Little libraries aim to make a big, big difference

As councils cut funding to mainstream institutions, a not-for-profit organisation is setting up loan schemes in homes, gardens and cafés

At a time when library closures are making the headlines, the idea of opening 100 new ones within a year may seem a little fanciful. But book-loving communities are signing up to help do just that, with libraries popping up everywhere from front gardens to cafés.

The not-for-profit Little Free Library Project (LFLP) is installing small, house-shaped wooden boxes outside the homes or businesses of volunteers who stock them with books. Local people can then help themselves to the titles, or donate their own volumes.

Since launching in May, the project has installed 18 little "libraries" in east and north London, and aims to open 100 across the UK within the next 12 months.

On Saturday, the first one outside London will open near Bromsgrove, in Worcestershire, with further libraries heading to locations including Bournville near Birmingham, Manchester, Hove in East Sussex and Thundersley in Essex.

As well as using their school library, pupils at Frederick Bremer School in Walthamstow, east London, the setting for the Channel 4 series Educating the East End (which screens from 4 September), will soon also be able to swap books at their own little library.

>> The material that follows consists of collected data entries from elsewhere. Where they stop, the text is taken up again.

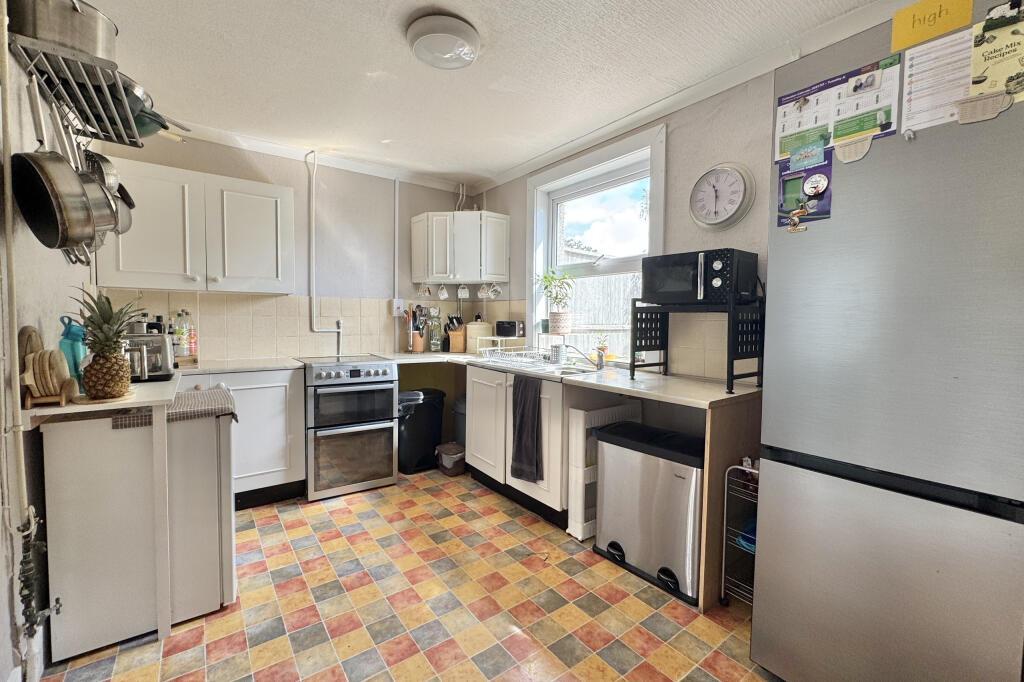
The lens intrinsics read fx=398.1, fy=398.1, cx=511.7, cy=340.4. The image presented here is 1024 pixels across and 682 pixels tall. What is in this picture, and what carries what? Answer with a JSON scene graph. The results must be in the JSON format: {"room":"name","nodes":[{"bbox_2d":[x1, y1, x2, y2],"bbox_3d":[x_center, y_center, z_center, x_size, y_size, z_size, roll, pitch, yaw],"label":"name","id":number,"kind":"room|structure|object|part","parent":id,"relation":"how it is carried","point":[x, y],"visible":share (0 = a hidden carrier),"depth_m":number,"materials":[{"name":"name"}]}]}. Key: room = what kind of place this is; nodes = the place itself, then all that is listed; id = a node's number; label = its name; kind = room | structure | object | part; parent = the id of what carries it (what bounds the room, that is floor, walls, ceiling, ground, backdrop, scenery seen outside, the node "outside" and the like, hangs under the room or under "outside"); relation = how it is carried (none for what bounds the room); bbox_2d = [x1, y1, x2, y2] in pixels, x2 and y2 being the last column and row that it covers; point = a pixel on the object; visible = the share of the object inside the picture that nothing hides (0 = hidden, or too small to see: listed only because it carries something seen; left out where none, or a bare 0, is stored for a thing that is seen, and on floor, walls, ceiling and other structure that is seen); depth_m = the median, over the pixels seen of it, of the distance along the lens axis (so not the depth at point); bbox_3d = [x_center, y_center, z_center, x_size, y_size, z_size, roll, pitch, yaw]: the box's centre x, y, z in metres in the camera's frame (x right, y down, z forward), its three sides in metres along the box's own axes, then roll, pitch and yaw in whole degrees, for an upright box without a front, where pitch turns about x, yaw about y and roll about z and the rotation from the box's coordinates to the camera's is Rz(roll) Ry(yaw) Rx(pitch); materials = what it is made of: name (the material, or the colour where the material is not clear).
{"room":"kitchen","nodes":[
{"label":"kitchen","id":0,"kind":"room"},
{"bbox_2d":[0,16,96,681],"bbox_3d":[-1.305,-0.063,0.720,0.164,2.489,4.373,-2,4,-37],"label":"left wall","id":1,"kind":"structure","parent":0,"point":[37,317],"depth_m":1.33,"materials":[{"name":"white paint"}]},
{"bbox_2d":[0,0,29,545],"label":"pipe","id":2,"kind":"object","parent":1,"relation":"attached to","point":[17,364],"visible":0.98,"depth_m":1.19,"materials":[{"name":"white metal"}]},
{"bbox_2d":[17,509,55,635],"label":"valve","id":3,"kind":"object","parent":1,"relation":"attached to","point":[23,573],"visible":0.86,"depth_m":1.19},
{"bbox_2d":[10,32,147,146],"bbox_3d":[-1.586,-0.868,1.472,0.294,0.116,0.645,-2,4,-37],"label":"pot rack","id":4,"kind":"object","parent":1,"relation":"attached to","point":[83,118],"visible":0.83,"depth_m":1.40,"materials":[{"name":"metal"}]},
{"bbox_2d":[12,82,97,250],"bbox_3d":[-1.492,-0.578,1.293,0.280,0.500,0.165,1,3,15],"label":"saucepan","id":5,"kind":"object","parent":4,"relation":"hanging from","point":[45,181],"visible":0.98,"depth_m":1.28,"materials":[{"name":"silver metal"}]},
{"bbox_2d":[7,0,119,64],"bbox_3d":[-1.503,-1.025,1.336,0.300,0.193,0.256,1,3,14],"label":"cooking pot","id":6,"kind":"object","parent":4,"relation":"on","point":[103,52],"visible":0.77,"depth_m":1.26,"materials":[{"name":"silver metal"}]},
{"bbox_2d":[72,140,120,238],"bbox_3d":[-1.587,-0.607,1.468,0.233,0.423,0.171,1,3,0],"label":"saucepan","id":7,"kind":"object","parent":4,"relation":"hanging from","point":[105,223],"visible":0.6,"depth_m":1.48,"materials":[{"name":"silver metal"}]},
{"bbox_2d":[114,78,188,141],"bbox_3d":[-1.562,-0.960,1.676,0.342,0.181,0.319,0,3,-14],"label":"frying pan","id":8,"kind":"object","parent":4,"relation":"on","point":[139,128],"visible":0.44,"depth_m":1.63,"materials":[{"name":"metal"}]},
{"bbox_2d":[101,129,485,363],"bbox_3d":[-1.505,-0.226,3.301,2.958,2.502,0.161,-2,4,-37],"label":"back wall","id":9,"kind":"structure","parent":0,"point":[297,168],"depth_m":3.18,"materials":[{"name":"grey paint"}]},
{"bbox_2d":[98,156,294,294],"bbox_3d":[-1.985,-0.681,2.591,0.970,0.739,0.351,-2,4,-37],"label":"upper cabinet","id":10,"kind":"object","parent":9,"relation":"attached to","point":[259,185],"visible":0.93,"depth_m":2.44,"materials":[{"name":"white paint"}]},
{"bbox_2d":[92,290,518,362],"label":"tile backsplash","id":11,"kind":"structure","parent":9,"relation":"attached to","point":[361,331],"depth_m":2.99,"materials":[{"name":"beige tile"}]},
{"bbox_2d":[306,149,346,356],"bbox_3d":[-1.483,-0.671,3.148,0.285,1.552,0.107,-2,4,-37],"label":"pipe","id":12,"kind":"object","parent":9,"relation":"attached to","point":[313,223],"visible":0.98,"depth_m":3.13,"materials":[{"name":"white plastic"}]},
{"bbox_2d":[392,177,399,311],"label":"pipe","id":13,"kind":"object","parent":9,"relation":"attached to","point":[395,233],"visible":0.98,"depth_m":3.50,"materials":[{"name":"white plastic"}]},
{"bbox_2d":[392,298,405,316],"bbox_3d":[-0.982,-0.287,3.465,0.097,0.146,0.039,-2,4,-37],"label":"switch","id":14,"kind":"object","parent":9,"relation":"attached to","point":[395,313],"visible":0.92,"depth_m":3.45,"materials":[{"name":"white plastic"}]},
{"bbox_2d":[410,210,508,283],"bbox_3d":[-0.462,-0.808,3.556,0.619,0.576,0.610,-2,4,-37],"label":"upper cabinet","id":15,"kind":"object","parent":9,"relation":"attached to","point":[469,213],"visible":0.99,"depth_m":3.38,"materials":[{"name":"white paint"}]},
{"bbox_2d":[416,283,430,297],"bbox_3d":[-0.769,-0.440,3.487,0.106,0.125,0.096,-1,3,-27],"label":"mug","id":16,"kind":"object","parent":15,"relation":"hanging from","point":[419,291],"visible":0.97,"depth_m":3.47,"materials":[{"name":"white ceramic"}]},
{"bbox_2d":[436,282,449,299],"bbox_3d":[-0.613,-0.438,3.530,0.096,0.140,0.094,-2,4,-37],"label":"mug","id":17,"kind":"object","parent":15,"relation":"hanging from","point":[443,291],"visible":0.97,"depth_m":3.51,"materials":[{"name":"white ceramic"}]},
{"bbox_2d":[457,283,469,298],"bbox_3d":[-0.435,-0.442,3.560,0.106,0.132,0.092,0,3,-9],"label":"mug","id":18,"kind":"object","parent":15,"relation":"hanging from","point":[459,295],"visible":0.97,"depth_m":3.54,"materials":[{"name":"white ceramic"}]},
{"bbox_2d":[477,282,489,298],"bbox_3d":[-0.250,-0.440,3.519,0.093,0.135,0.111,-2,4,-37],"label":"mug","id":19,"kind":"object","parent":15,"relation":"hanging from","point":[481,291],"visible":0.96,"depth_m":3.50,"materials":[{"name":"white ceramic"}]},
{"bbox_2d":[489,282,501,298],"bbox_3d":[-0.147,-0.442,3.498,0.097,0.143,0.108,-2,4,-37],"label":"mug","id":20,"kind":"object","parent":15,"relation":"hanging from","point":[495,289],"visible":0.95,"depth_m":3.48,"materials":[{"name":"white ceramic"}]},
{"bbox_2d":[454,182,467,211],"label":"pipe","id":21,"kind":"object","parent":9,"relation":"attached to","point":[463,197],"visible":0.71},
{"bbox_2d":[42,466,778,681],"bbox_3d":[-0.094,1.194,1.443,2.972,0.096,4.789,-2,4,-37],"label":"floor","id":22,"kind":"structure","parent":0,"point":[277,525],"depth_m":1.67,"materials":[{"name":"tile"}]},
{"bbox_2d":[24,370,184,660],"bbox_3d":[-1.585,0.660,1.667,0.445,0.934,0.691,-2,4,-37],"label":"side table","id":23,"kind":"object","parent":22,"relation":"on","point":[165,625],"visible":0.71,"depth_m":1.48,"materials":[{"name":"white wood"}]},
{"bbox_2d":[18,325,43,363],"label":"wooden board","id":24,"kind":"object","parent":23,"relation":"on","point":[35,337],"visible":0.37,"depth_m":1.35,"materials":[{"name":"brown wood"}]},
{"bbox_2d":[19,324,77,406],"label":"cutting boards","id":25,"kind":"object","parent":23,"relation":"on","point":[63,400],"visible":0.97,"depth_m":1.29,"materials":[{"name":"brown wood"}]},
{"bbox_2d":[57,314,87,390],"bbox_3d":[-1.626,0.055,1.476,0.084,0.292,0.076,-2,4,-37],"label":"blue bottle","id":26,"kind":"object","parent":23,"relation":"on","point":[73,333],"visible":0.63,"depth_m":1.46,"materials":[{"name":"teal plastic"}]},
{"bbox_2d":[76,288,137,401],"bbox_3d":[-1.458,0.014,1.434,0.175,0.398,0.183,-2,4,-37],"label":"pineapple","id":27,"kind":"object","parent":23,"relation":"on","point":[107,390],"visible":0.99,"depth_m":1.40,"materials":[{"name":"green"}]},
{"bbox_2d":[121,330,176,381],"bbox_3d":[-1.729,0.070,1.841,0.272,0.208,0.222,-2,4,-37],"label":"toaster","id":28,"kind":"object","parent":23,"relation":"on","point":[159,372],"visible":0.64,"depth_m":1.80,"materials":[{"name":"silver metal"}]},
{"bbox_2d":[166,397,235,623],"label":"freezer","id":29,"kind":"object","parent":22,"relation":"on","point":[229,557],"visible":0.43,"depth_m":1.63,"materials":[{"name":"white metal"}]},
{"bbox_2d":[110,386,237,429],"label":"checkered cloth","id":30,"kind":"object","parent":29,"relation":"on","point":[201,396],"visible":0.71,"depth_m":1.62,"materials":[{"name":"fabric"}]},
{"bbox_2d":[175,365,307,509],"bbox_3d":[-1.846,0.619,2.603,0.773,0.875,0.604,-2,4,-37],"label":"base cabinet","id":31,"kind":"object","parent":22,"relation":"on","point":[279,386],"visible":0.44,"depth_m":2.50,"materials":[{"name":"white paint"}]},
{"bbox_2d":[175,356,305,374],"bbox_3d":[-1.904,0.166,2.535,0.997,0.034,0.635,-2,4,-37],"label":"countertop","id":32,"kind":"structure","parent":31,"relation":"on","point":[235,364],"depth_m":2.53,"materials":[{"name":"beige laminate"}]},
{"bbox_2d":[172,309,189,361],"bbox_3d":[-2.110,-0.035,2.566,0.113,0.327,0.087,-2,4,-37],"label":"bottle","id":33,"kind":"object","parent":32,"relation":"on","point":[179,341],"visible":0.89,"depth_m":2.54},
{"bbox_2d":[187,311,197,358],"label":"bottle","id":34,"kind":"object","parent":32,"relation":"on","point":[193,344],"visible":0.83,"depth_m":2.61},
{"bbox_2d":[294,355,397,500],"bbox_3d":[-1.249,0.584,2.984,0.595,0.916,0.707,-2,4,-37],"label":"stove","id":35,"kind":"object","parent":22,"relation":"on","point":[387,372],"visible":0.96,"depth_m":2.73,"materials":[{"name":"silver metal"}]},
{"bbox_2d":[397,387,446,473],"bbox_3d":[-0.784,0.721,3.283,0.411,0.628,0.326,-2,4,-37],"label":"trash bin","id":36,"kind":"object","parent":22,"relation":"on","point":[411,428],"visible":0.81,"depth_m":3.16,"materials":[{"name":"black plastic"}]},
{"bbox_2d":[435,442,465,475],"bbox_3d":[-0.480,0.953,3.208,0.221,0.198,0.234,-2,4,-37],"label":"trash bin","id":37,"kind":"object","parent":22,"relation":"on","point":[451,456],"visible":0.95,"depth_m":3.13,"materials":[{"name":"plastic"}]},
{"bbox_2d":[453,397,466,448],"bbox_3d":[-0.355,0.745,3.432,0.266,0.550,0.282,-2,4,-37],"label":"trash bin","id":38,"kind":"object","parent":22,"relation":"on","point":[459,434],"visible":0.32,"depth_m":3.35,"materials":[{"name":"grey plastic"}]},
{"bbox_2d":[465,362,569,526],"bbox_3d":[0.153,0.634,2.817,0.614,0.870,1.009,-2,4,-37],"label":"base cabinet","id":39,"kind":"object","parent":22,"relation":"on","point":[479,406],"visible":0.46,"depth_m":2.56,"materials":[{"name":"white paint"}]},
{"bbox_2d":[510,374,543,481],"bbox_3d":[0.084,0.539,2.419,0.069,0.599,0.311,-2,4,-37],"label":"towel","id":40,"kind":"object","parent":39,"relation":"hanging from","point":[522,428],"visible":0.99,"depth_m":2.40,"materials":[{"name":"fabric"}]},
{"bbox_2d":[367,348,759,408],"bbox_3d":[-0.443,0.194,2.317,2.100,0.042,2.729,-2,4,-37],"label":"countertop","id":41,"kind":"structure","parent":39,"relation":"on","point":[702,384],"depth_m":2.11,"materials":[{"name":"white laminate"}]},
{"bbox_2d":[407,305,424,352],"bbox_3d":[-0.843,-0.104,3.492,0.148,0.405,0.143,-2,4,-37],"label":"utensil holder","id":42,"kind":"object","parent":41,"relation":"on","point":[415,348],"visible":0.99,"depth_m":3.46,"materials":[{"name":"brown wood"}]},
{"bbox_2d":[428,306,441,351],"bbox_3d":[-0.699,-0.081,3.598,0.103,0.374,0.092,-2,4,-37],"label":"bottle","id":43,"kind":"object","parent":41,"relation":"on","point":[435,325],"visible":0.99,"depth_m":3.57,"materials":[{"name":"glass"}]},
{"bbox_2d":[445,315,465,352],"bbox_3d":[-0.503,-0.066,3.602,0.151,0.331,0.159,1,3,14],"label":"knife block","id":44,"kind":"object","parent":41,"relation":"on","point":[453,341],"visible":0.99,"depth_m":3.56,"materials":[{"name":"brown wood"}]},
{"bbox_2d":[465,318,491,353],"bbox_3d":[-0.299,-0.041,3.579,0.225,0.291,0.224,-2,4,-37],"label":"canister","id":45,"kind":"object","parent":41,"relation":"on","point":[471,329],"visible":0.84,"depth_m":3.48,"materials":[{"name":"ceramic"}]},
{"bbox_2d":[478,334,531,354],"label":"small shelf","id":46,"kind":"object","parent":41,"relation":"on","point":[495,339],"visible":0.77,"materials":[{"name":"white metal"}]},
{"bbox_2d":[494,319,524,337],"bbox_3d":[-0.022,-0.101,3.332,0.236,0.143,0.143,2,3,26],"label":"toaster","id":47,"kind":"object","parent":41,"relation":"on","point":[499,325],"visible":0.99,"depth_m":3.27,"materials":[{"name":"black"}]},
{"bbox_2d":[476,344,569,370],"bbox_3d":[0.045,0.107,2.837,0.381,0.107,0.528,-2,4,-37],"label":"dish rack","id":48,"kind":"object","parent":41,"relation":"on","point":[512,352],"visible":0.95,"depth_m":2.79,"materials":[{"name":"white metal"}]},
{"bbox_2d":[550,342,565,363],"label":"utensil holder","id":49,"kind":"object","parent":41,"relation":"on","point":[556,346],"visible":0.97,"depth_m":2.77,"materials":[{"name":"metal"}]},
{"bbox_2d":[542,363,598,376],"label":"sink","id":50,"kind":"object","parent":41,"relation":"in","point":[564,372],"visible":0.33,"depth_m":2.65,"materials":[{"name":"metal"}]},
{"bbox_2d":[555,343,604,369],"bbox_3d":[0.449,0.093,2.593,0.320,0.167,0.090,1,3,5],"label":"tap","id":51,"kind":"object","parent":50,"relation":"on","point":[600,366],"visible":0.99,"depth_m":2.58,"materials":[{"name":"silver metal"}]},
{"bbox_2d":[630,291,764,392],"bbox_3d":[0.919,-0.017,2.015,0.395,0.439,0.544,-2,4,-37],"label":"microwave stand","id":52,"kind":"object","parent":41,"relation":"on","point":[732,374],"visible":0.89,"depth_m":1.89,"materials":[{"name":"black metal"}]},
{"bbox_2d":[642,248,759,304],"bbox_3d":[0.916,-0.297,1.990,0.338,0.251,0.442,-2,4,-37],"label":"microwave","id":53,"kind":"object","parent":52,"relation":"on","point":[662,289],"visible":0.97,"depth_m":1.85,"materials":[{"name":"black metal"}]},
{"bbox_2d":[565,399,642,540],"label":"plastic drawers","id":54,"kind":"object","parent":22,"relation":"on","point":[582,412],"visible":0.51,"depth_m":2.23,"materials":[{"name":"white plastic"}]},
{"bbox_2d":[591,418,704,606],"bbox_3d":[0.723,0.793,2.000,0.351,0.670,0.562,-2,4,-37],"label":"trash can","id":55,"kind":"object","parent":22,"relation":"on","point":[684,456],"visible":0.89,"depth_m":1.86,"materials":[{"name":"metal"}]},
{"bbox_2d":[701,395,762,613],"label":"end panel","id":56,"kind":"object","parent":22,"relation":"on","point":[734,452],"visible":0.47,"depth_m":1.71,"materials":[{"name":"brown wood"}]},
{"bbox_2d":[720,461,758,607],"bbox_3d":[1.131,0.838,1.670,0.383,0.638,0.330,-2,4,-37],"label":"wire rack","id":57,"kind":"object","parent":22,"relation":"on","point":[740,539],"visible":0.23,"depth_m":1.68,"materials":[{"name":"metal"}]},
{"bbox_2d":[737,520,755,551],"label":"blue container","id":58,"kind":"object","parent":57,"relation":"in","point":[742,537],"visible":0.2,"depth_m":1.69,"materials":[{"name":"blue plastic"}]},
{"bbox_2d":[749,1,1023,681],"bbox_3d":[1.304,0.173,1.271,0.714,2.008,0.639,-2,4,-37],"label":"refrigerator","id":59,"kind":"object","parent":22,"relation":"on","point":[760,587],"visible":0.98,"depth_m":1.07,"materials":[{"name":"silver metal"}]},
{"bbox_2d":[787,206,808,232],"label":"magnet","id":60,"kind":"object","parent":59,"relation":"attached to","point":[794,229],"visible":0.99,"depth_m":1.26},
{"bbox_2d":[777,150,832,227],"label":"flyer","id":61,"kind":"object","parent":59,"relation":"attached to","point":[796,183],"visible":0.87,"depth_m":1.25,"materials":[{"name":"purple paper"}]},
{"bbox_2d":[789,139,825,170],"bbox_3d":[0.930,-0.584,1.255,0.018,0.067,0.097,-2,4,-37],"label":"magnet","id":62,"kind":"object","parent":59,"relation":"attached to","point":[796,160],"visible":0.99,"depth_m":1.25,"materials":[{"name":"blue"}]},
{"bbox_2d":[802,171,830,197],"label":"round magnet","id":63,"kind":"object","parent":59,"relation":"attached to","point":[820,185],"visible":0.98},
{"bbox_2d":[774,54,903,164],"bbox_3d":[0.939,-0.665,1.175,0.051,0.214,0.343,-2,4,-37],"label":"calendar","id":64,"kind":"object","parent":59,"relation":"attached to","point":[816,122],"visible":0.78,"depth_m":1.16,"materials":[{"name":"paper"}]},
{"bbox_2d":[834,134,872,163],"bbox_3d":[0.969,-0.546,1.131,0.012,0.062,0.094,-2,4,-37],"label":"magnet","id":65,"kind":"object","parent":59,"relation":"attached to","point":[844,160],"visible":0.99,"depth_m":1.13,"materials":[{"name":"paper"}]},
{"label":"freezer drawer","id":66,"kind":"part","parent":59,"relation":"part of","materials":[{"name":"silver metal"}]},
{"bbox_2d":[890,0,972,51],"bbox_3d":[1.056,-0.802,1.000,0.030,0.089,0.142,-2,4,-37],"label":"note","id":67,"kind":"object","parent":59,"relation":"attached to","point":[940,30],"visible":0.96,"depth_m":1.00,"materials":[{"name":"yellow paper"}]},
{"bbox_2d":[899,24,976,131],"bbox_3d":[1.098,-0.655,1.000,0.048,0.210,0.177,-2,4,-37],"label":"paper note","id":68,"kind":"object","parent":59,"relation":"attached to","point":[908,72],"visible":0.82,"depth_m":1.01,"materials":[{"name":"white paper"}]},
{"bbox_2d":[956,90,1014,123],"bbox_3d":[1.084,-0.535,0.911,0.014,0.056,0.094,-2,4,-37],"label":"magnet","id":69,"kind":"object","parent":59,"relation":"attached to","point":[968,120],"visible":0.99,"depth_m":0.91,"materials":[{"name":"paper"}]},
{"bbox_2d":[969,1,1023,103],"bbox_3d":[1.147,-0.659,0.893,0.028,0.202,0.174,-2,4,-37],"label":"flyer","id":70,"kind":"object","parent":59,"relation":"attached to","point":[1006,84],"visible":0.93,"depth_m":0.92,"materials":[{"name":"paper"}]},
{"bbox_2d":[73,0,903,186],"bbox_3d":[-0.161,-1.370,1.311,2.993,0.104,4.842,-2,4,-37],"label":"ceiling","id":71,"kind":"structure","parent":0,"point":[393,52],"depth_m":1.98,"materials":[{"name":"white paint"}]},
{"bbox_2d":[406,13,479,68],"bbox_3d":[-0.305,-1.310,1.789,0.318,0.093,0.314,-2,4,-37],"label":"ceiling light","id":72,"kind":"object","parent":71,"relation":"attached to","point":[467,56],"visible":0.99,"depth_m":1.71,"materials":[{"name":"white plastic"}]},
{"bbox_2d":[473,62,776,382],"bbox_3d":[1.083,-0.126,2.157,0.184,2.503,4.529,-2,4,-37],"label":"right wall","id":73,"kind":"structure","parent":0,"point":[487,197],"depth_m":2.18,"materials":[{"name":"paint"}]},
{"bbox_2d":[527,123,665,359],"bbox_3d":[0.556,-0.555,2.858,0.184,1.489,1.233,-2,4,-37],"label":"window","id":74,"kind":"structure","parent":73,"relation":"in","point":[594,158],"depth_m":2.87,"materials":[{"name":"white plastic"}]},
{"bbox_2d":[537,267,574,336],"bbox_3d":[0.343,-0.312,3.075,0.291,0.515,0.340,-2,4,-37],"label":"potted plant","id":75,"kind":"object","parent":74,"relation":"on","point":[558,315],"visible":1,"depth_m":3.04,"materials":[{"name":"green plant"}]},
{"bbox_2d":[592,332,609,363],"bbox_3d":[0.622,0.034,2.770,0.119,0.216,0.124,-2,4,-37],"label":"small plant","id":76,"kind":"object","parent":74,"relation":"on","point":[600,348],"visible":0.9,"depth_m":2.75,"materials":[{"name":"plant"}]},
{"bbox_2d":[688,162,755,228],"bbox_3d":[1.056,-0.739,2.038,0.052,0.330,0.324,-2,4,-37],"label":"wall clock","id":77,"kind":"object","parent":73,"relation":"attached to","point":[734,179],"visible":0.99,"depth_m":2.02,"materials":[{"name":"white"}]},
{"label":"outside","id":78,"kind":"structure","parent":0,"visible":0},
{"label":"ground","id":79,"kind":"structure","parent":78,"visible":0},
{"bbox_2d":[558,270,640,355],"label":"fence","id":80,"kind":"object","parent":79,"relation":"on","point":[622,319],"visible":0.25,"depth_m":6.09,"materials":[{"name":"wood"}]}
]}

Lauren Sodderland, 37, a curator, wanted to instil a love of reading in her three children – Matilda, six, Astrid, three, and Olive, six months – and has hosted a little library in the family's front garden in Hackney, east London, since early July.

"My favourite bit of the project really has been that it has been used by such a wide range of people in the community and I have got to meet them," she said.

"For the children, it's that they can put on their pyjamas and run out and choose their bedtime story from their own library."

The project is inspired by the Little Free Library scheme, which has become popular in the United States since 2009. Each library is decorated by a local artist. The latest design, unveiled yesterday in Leytonstone, east London, was created by tattoo artist Leticia Molera Vasquez, who took inspiration from Epping Forest, which lies close to the home of library host Felicity Hall.

Social worker Ann Woods, 59, will host a library in Melling, outside Liverpool, soon. "I just think it's a great idea, especially now with libraries closing and people not having as much money to maybe go out and buy books," she said.

Nick Cheshire, 39, who set up the LFLP with his wife, Rebecca, stressed the project was not designed to replace local council libraries but to be an additional source of books. The project has an informal partnership with Waltham Forest borough in London, where little libraries promote events at the mainstream libraries and receive their surplus books in return.

"It's about community engagement, promoting reading, and art," said Mr Cheshire.

The project finances the libraries through crowd funding, but will apply for grant funding once it receives charity status. It is already working with other charities to provide libraries to help engage the communities with which they work and highlight their causes.